Reading passage:
Committed in r1866425.

-- 
Johan

Re: Last-Modified HTTP header in GET responses

Posted by Johan Corveleyn <jc...@gmail.com>.
On Wed, Sep 4, 2019 at 2:01 PM Branko Čibej <br...@apache.org> wrote:
>
> On 04.09.2019 11:44, Johan Corveleyn wrote:
> > On Tue, Sep 3, 2019 at 8:01 AM Branko Čibej <br...@apache.org> wrote:
> [...]
> >>> Anyway, how about bringing this feature back in some form?
> >>> - Revert r1724790?
> >> This is clearly the simplest solution, but I have no idea what the
> >> performance impact would be. From looking at the diff, my best guess is
> >> that svn_fs_node_created_rev() and svn_fs_revision_prop() dominate.
> >>
> >>> - or only for "external GET urls"?
> >>> - or only if some Apache directive is set?
> >>>
> >>> Thoughts?
> >> I would prefer not to add yet another configuration knob to the server.
> >> I agree that versioned-resource URLs are only interesting for DAV-aware
> >> clients, and those clients already know how to check for modifications
> >> without looking at Last-Modified. That would imply that adding the
> >> header for external URLs is the right solution.
> >>
> >> -- Brane
> > Thanks for your response, Brane.
> >
> > I think the below patch would do it (set the Last-Modified header only
> > for "external URLs").
> > It's basically a revert of r1724790 (and adding a test), plus wrapping
> > the actual setting of Last-Modified inside the following condition:
> >
> >     if ((resource->type == DAV_RESOURCE_TYPE_REGULAR)
> >         && (resource->info->repos_path == resource->info->uri_path->data))
>
> Yes, all our resources are "regular", I think. The second part of the
> condition just says that if something is called "/foo/bar" in the
> repository, it's being accessed as
> "http://example.org/repos-root/foo/bar" and not some alias. Which is
> exactly what you want.

Perfect.

> >  const char *
> >  dav_svn__getetag(const dav_resource *resource, apr_pool_t *pool)
> >  {
> > @@ -3219,6 +3263,25 @@ set_headers(request_rec *r, const dav_resource *re
> >    if (!resource->exists)
> >      return NULL;
> >
> > +  if ((resource->type == DAV_RESOURCE_TYPE_REGULAR)
> > +      && (resource->info->repos_path == resource->info->uri_path->data))
> > +    {
> > +      /* Include Last-Modified header for 'external' GET requests
> > +         (i.e. requests to URI's not under /!svn), to support usage of an
> > +         SVN server as a file server, where the client needs timestamps
> > +         for instance to use as "last modification time" of files on disk. */
> > +      apr_time_t last_modified;
> > +
> > +      last_modified = get_last_modified(resource);
>
> "Declaration is initialisation" please, wherever possible. So:
>
>     const apr_time_t last_modified = get_last_modified(resource);
>
>
> This also prevents you from accidentally modifying last_modified later on.

Text extracted from each page:
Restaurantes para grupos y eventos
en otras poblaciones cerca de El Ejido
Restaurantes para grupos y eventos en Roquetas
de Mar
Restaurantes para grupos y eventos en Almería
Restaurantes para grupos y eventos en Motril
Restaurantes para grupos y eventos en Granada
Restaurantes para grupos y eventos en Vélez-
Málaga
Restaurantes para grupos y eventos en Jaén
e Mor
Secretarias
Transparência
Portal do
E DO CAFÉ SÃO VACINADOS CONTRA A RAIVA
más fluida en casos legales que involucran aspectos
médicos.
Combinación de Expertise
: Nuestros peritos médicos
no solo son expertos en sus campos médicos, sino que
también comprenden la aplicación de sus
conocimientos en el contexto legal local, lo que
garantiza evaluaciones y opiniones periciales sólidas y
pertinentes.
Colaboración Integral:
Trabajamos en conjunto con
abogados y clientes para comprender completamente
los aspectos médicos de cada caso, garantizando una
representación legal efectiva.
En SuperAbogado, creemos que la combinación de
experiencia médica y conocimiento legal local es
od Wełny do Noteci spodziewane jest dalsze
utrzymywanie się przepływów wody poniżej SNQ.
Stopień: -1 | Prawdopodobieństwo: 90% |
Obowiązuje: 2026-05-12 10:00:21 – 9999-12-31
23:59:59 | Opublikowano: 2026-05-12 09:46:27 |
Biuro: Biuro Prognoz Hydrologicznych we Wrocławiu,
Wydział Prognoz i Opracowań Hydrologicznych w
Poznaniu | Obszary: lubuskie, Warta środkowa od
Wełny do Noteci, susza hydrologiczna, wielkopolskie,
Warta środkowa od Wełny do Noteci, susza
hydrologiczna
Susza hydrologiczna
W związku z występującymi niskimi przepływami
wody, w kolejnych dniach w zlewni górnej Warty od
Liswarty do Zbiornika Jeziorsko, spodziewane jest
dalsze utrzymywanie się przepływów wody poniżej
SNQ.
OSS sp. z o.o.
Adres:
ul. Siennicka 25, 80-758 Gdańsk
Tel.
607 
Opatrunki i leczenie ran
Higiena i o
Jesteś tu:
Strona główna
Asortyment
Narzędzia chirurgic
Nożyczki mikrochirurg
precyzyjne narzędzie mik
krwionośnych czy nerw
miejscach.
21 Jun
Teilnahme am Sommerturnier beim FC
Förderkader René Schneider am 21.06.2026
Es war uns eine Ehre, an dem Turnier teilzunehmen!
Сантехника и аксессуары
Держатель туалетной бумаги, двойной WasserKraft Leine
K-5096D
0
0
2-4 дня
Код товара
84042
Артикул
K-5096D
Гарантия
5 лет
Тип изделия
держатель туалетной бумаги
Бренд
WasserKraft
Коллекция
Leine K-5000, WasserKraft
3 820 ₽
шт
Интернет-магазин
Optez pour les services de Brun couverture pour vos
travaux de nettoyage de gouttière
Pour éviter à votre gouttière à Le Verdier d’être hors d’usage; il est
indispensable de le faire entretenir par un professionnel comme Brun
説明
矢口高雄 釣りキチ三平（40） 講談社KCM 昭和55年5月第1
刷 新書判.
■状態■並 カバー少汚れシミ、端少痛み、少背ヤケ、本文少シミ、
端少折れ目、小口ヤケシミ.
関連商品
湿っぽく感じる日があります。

Work item A: Print the stretch of the records from their first line through the line containing "conocimientos en el", with both ends included.
Work item B: Carry on the mailing-list thread about the Last-Modified HTTP header from the point where it stops.
The text and the records are separate material with no connection to each other.

Answer space A:
Restaurantes para grupos y eventos
en otras poblaciones cerca de El Ejido
Restaurantes para grupos y eventos en Roquetas
de Mar
Restaurantes para grupos y eventos en Almería
Restaurantes para grupos y eventos en Motril
Restaurantes para grupos y eventos en Granada
Restaurantes para grupos y eventos en Vélez-
Málaga
Restaurantes para grupos y eventos en Jaén
e Mor
Secretarias
Transparência
Portal do
E DO CAFÉ SÃO VACINADOS CONTRA A RAIVA
más fluida en casos legales que involucran aspectos
médicos.
Combinación de Expertise
: Nuestros peritos médicos
no solo son expertos en sus campos médicos, sino que
también comprenden la aplicación de sus
conocimientos en el contexto legal local, lo que

Answer space B:
Ack, will fix.

> > +      if (last_modified != -1)
> > +        {
> > +          /* Note the modification time for the requested resource, and
> > +             include the Last-Modified header in the response. */
> > +          ap_update_mtime(r, last_modified);
> > +          ap_set_last_modified(r);
> > +        }
> > +    }
> > +
> >    /* generate our etag and place it into the output */
> >    apr_table_setn(r->headers_out, "ETag",
> >                   dav_svn__getetag(resource, resource->pool));
> > Index: subversion/tests/cmdline/mod_dav_svn_tests.py
> > ===================================================================
> > --- subversion/tests/cmdline/mod_dav_svn_tests.py    (revision 1866345)
> > +++ subversion/tests/cmdline/mod_dav_svn_tests.py    (working copy)
> > @@ -640,6 +640,29 @@ def propfind_propname(sbox):
> >    actual_response = r.read()
> >    verify_xml_response(expected_response, actual_response)
> >
> > +@SkipUnless(svntest.main.is_ra_type_dav)
> > +def last_modified_header(sbox):
> > +  "verify 'Last-Modified' header on 'external' GETs"
> > +
> > +  sbox.build(create_wc=False, read_only=True)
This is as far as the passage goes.